本研究结果还显示,大学生亲社会行为不存在性别差异。这与以往结果基本一致[27,28]。虽然女生细腻而敏感,男生阳光而理性,但在亲社会行为上,男女生超越了性别角色差异,危急时刻挺身而出彰显当代大学生的助人品质。在专业类别上,本研究发现,理科生的遵循公益性行为显著高于文科生,其他维度差异不显著。

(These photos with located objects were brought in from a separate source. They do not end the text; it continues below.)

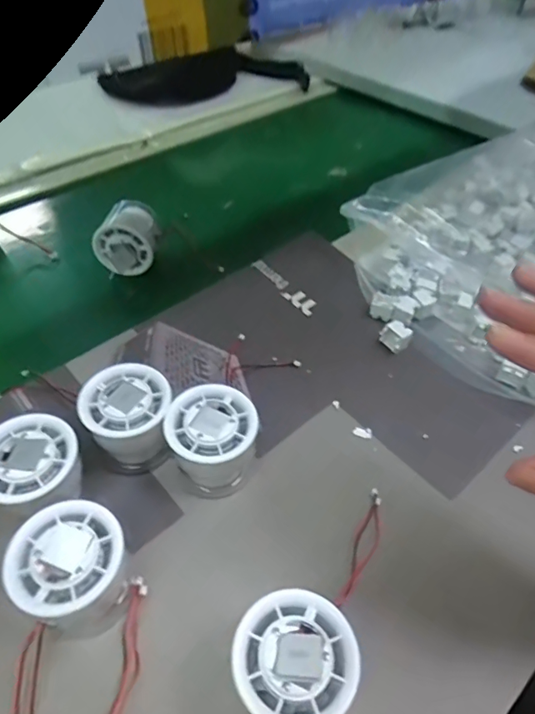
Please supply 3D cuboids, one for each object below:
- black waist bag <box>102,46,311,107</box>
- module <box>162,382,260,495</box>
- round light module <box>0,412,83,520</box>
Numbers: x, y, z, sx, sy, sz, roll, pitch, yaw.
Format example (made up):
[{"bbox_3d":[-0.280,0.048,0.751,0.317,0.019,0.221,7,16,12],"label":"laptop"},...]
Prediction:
[{"bbox_3d":[-0.098,-0.441,0.796,0.319,0.063,0.064,-10,49,-9],"label":"black waist bag"},{"bbox_3d":[-0.036,0.058,0.333,0.056,0.054,0.057,1,47,-1],"label":"module"},{"bbox_3d":[-0.145,0.073,0.313,0.057,0.051,0.056,1,47,-1],"label":"round light module"}]

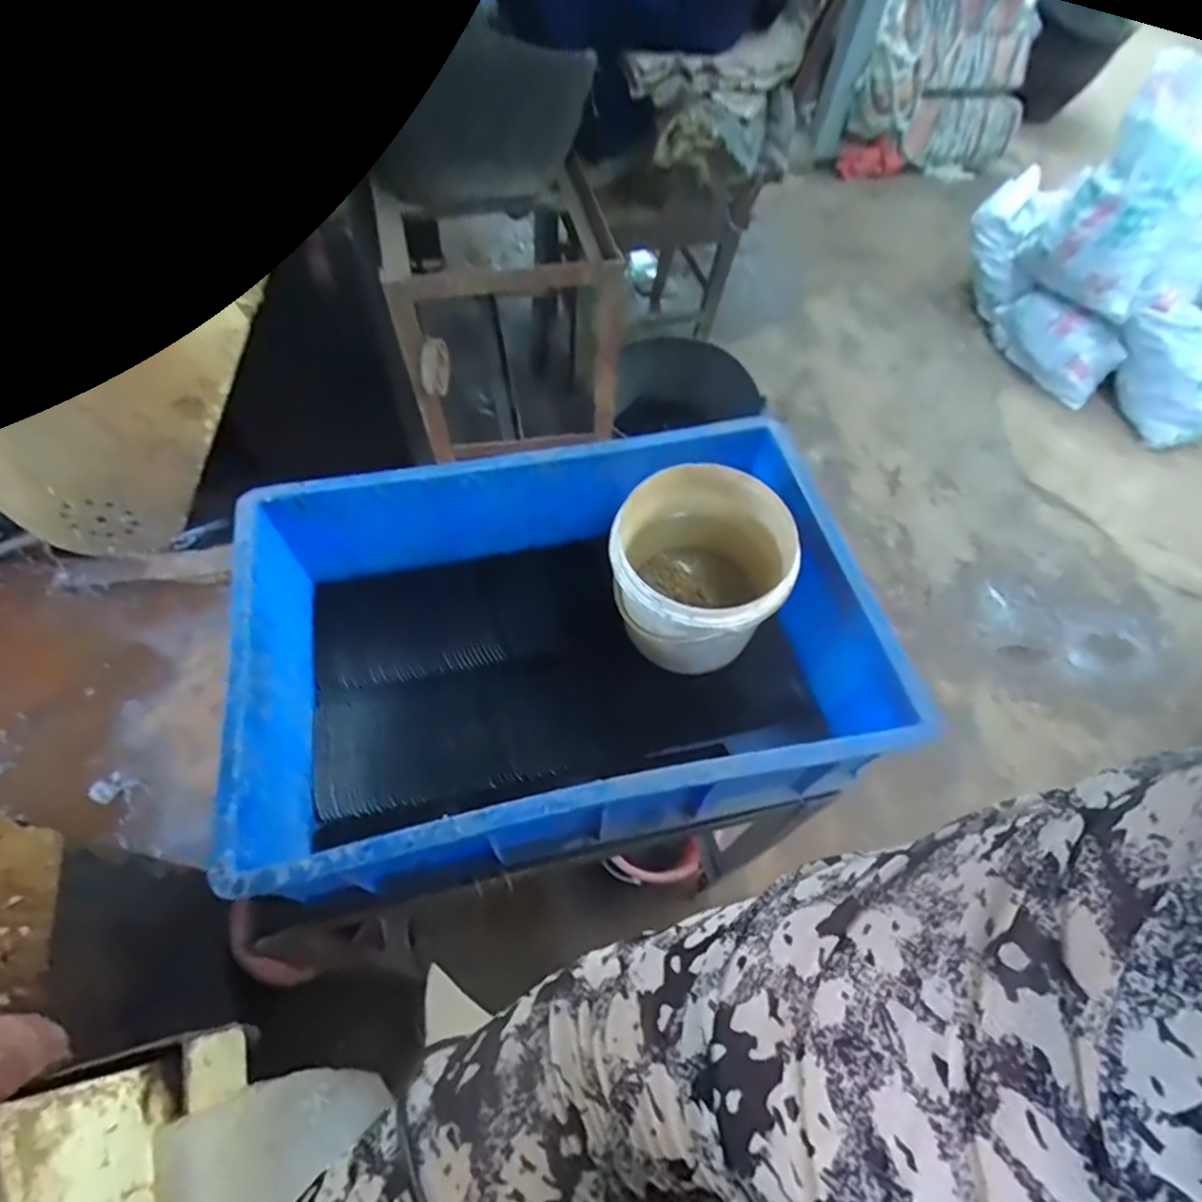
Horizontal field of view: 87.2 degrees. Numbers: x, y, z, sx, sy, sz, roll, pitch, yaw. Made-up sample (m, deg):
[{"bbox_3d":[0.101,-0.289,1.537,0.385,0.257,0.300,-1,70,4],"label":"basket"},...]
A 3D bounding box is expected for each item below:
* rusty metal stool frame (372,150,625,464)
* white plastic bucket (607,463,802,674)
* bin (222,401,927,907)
[{"bbox_3d":[-0.187,-0.527,1.204,0.390,0.379,0.365,-13,61,-12],"label":"rusty metal stool frame"},{"bbox_3d":[0.087,-0.015,0.603,0.154,0.162,0.151,2,59,-3],"label":"white plastic bucket"},{"bbox_3d":[-0.039,0.036,0.579,0.506,0.172,0.335,-10,60,-10],"label":"bin"}]

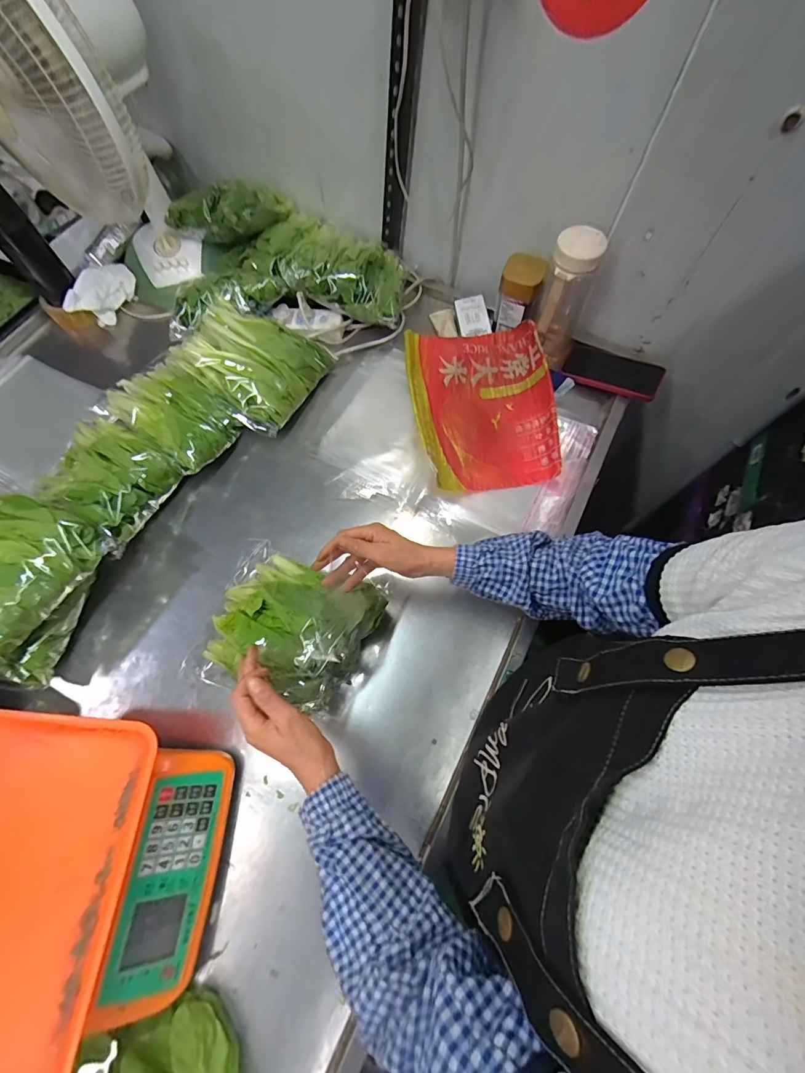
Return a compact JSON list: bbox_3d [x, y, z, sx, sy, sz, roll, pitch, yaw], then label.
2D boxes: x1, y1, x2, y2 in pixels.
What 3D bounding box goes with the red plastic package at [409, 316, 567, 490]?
[{"bbox_3d":[0.127,-0.209,0.656,0.218,0.080,0.250,-7,68,-3],"label":"red plastic package"}]

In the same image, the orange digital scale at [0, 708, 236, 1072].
[{"bbox_3d":[-0.345,0.341,0.417,0.268,0.099,0.283,5,68,2],"label":"orange digital scale"}]

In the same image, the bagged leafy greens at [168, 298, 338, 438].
[{"bbox_3d":[-0.241,-0.292,0.677,0.192,0.080,0.191,30,71,11],"label":"bagged leafy greens"}]

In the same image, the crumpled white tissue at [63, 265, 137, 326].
[{"bbox_3d":[-0.564,-0.456,0.778,0.046,0.070,0.137,28,71,11],"label":"crumpled white tissue"}]

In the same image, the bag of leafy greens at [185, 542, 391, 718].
[{"bbox_3d":[-0.140,0.116,0.523,0.225,0.090,0.181,18,69,7],"label":"bag of leafy greens"}]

这可能与文理科学生的教育方式、教育内容、思维方式存在差异有关。具体原因仍需进一步深入探讨。
本研究还发现,大学生的主观幸福感与亲社会行为显著正相关。这与以往结果基本一致[30]。可见,主观幸福感越高,个体越容易发生亲社会行为;个体越乐善好施关爱他人,感知到的幸福指数越高[30]。这可能是因为,个体主观感知到的幸福指数越高,越能够感受到他人是否需要帮忙,进而表现出利他的友好行为,将自身感知到的幸福传递给他人[31];而主观感知到的幸福指数较低时,个体可能“自顾不暇”,面对他人的求助,“心有余而力不足”,无法做到“舍己为人、先人后己”。
而且,社会支持与大学生的亲社会行为也显著正相关。这与以往结果也基本一致[32]。这说明,来自他人的社会支持程度越高,大学生越容易表现出亲社会行为;同理,大学生产生的亲社会行为越多,越容易构建良好的人际关系,越有可能获得更多的社会支持。也有研究表明,个体得到的社会资源越丰富,获得社会支持的可能性也越高,实施亲社会行为的可能性也越大[33,34]。也就是说,父母、朋友、社会给予大学生的信赖和支持越高,大学生越有可能关爱他人、心系社会,激发利他的亲社会行为。
中介分析发现,主观幸福感不仅对亲社会行为产生影响,同时社会支持在主观幸福感和亲社会行为之间起完全中介作用。这表明,主观幸福感还可通过社会支持影响亲社会行为。也就是说,不仅个体感知到的主观幸福感与获得的社会支持能够直接影响个体产生更多的亲社会行为,个体感知到的幸福指数还可以为个体获得更多的支持与关心,这又将促使个体利他行为的产生。可见,主观幸福感与社会支持对大学生亲社会行为的影响并非简单的“1+1=2”效应。
本研究主要考察了大学生的亲社会行为以及主观幸福感和社会支持的作用。研究发现大学生的亲社会行为水平较高,并且主观幸福感和社会支持都有助于提高大学生的亲社会行为水平。这提示我们,可以通过提高大学生的主观幸福感水平、增加对大学生的社会支持程度,提升其亲社会行为水平。亲社会行为水平的提高,既有助于提高大学生的社会责任感水平,也有利于社会和谐发展。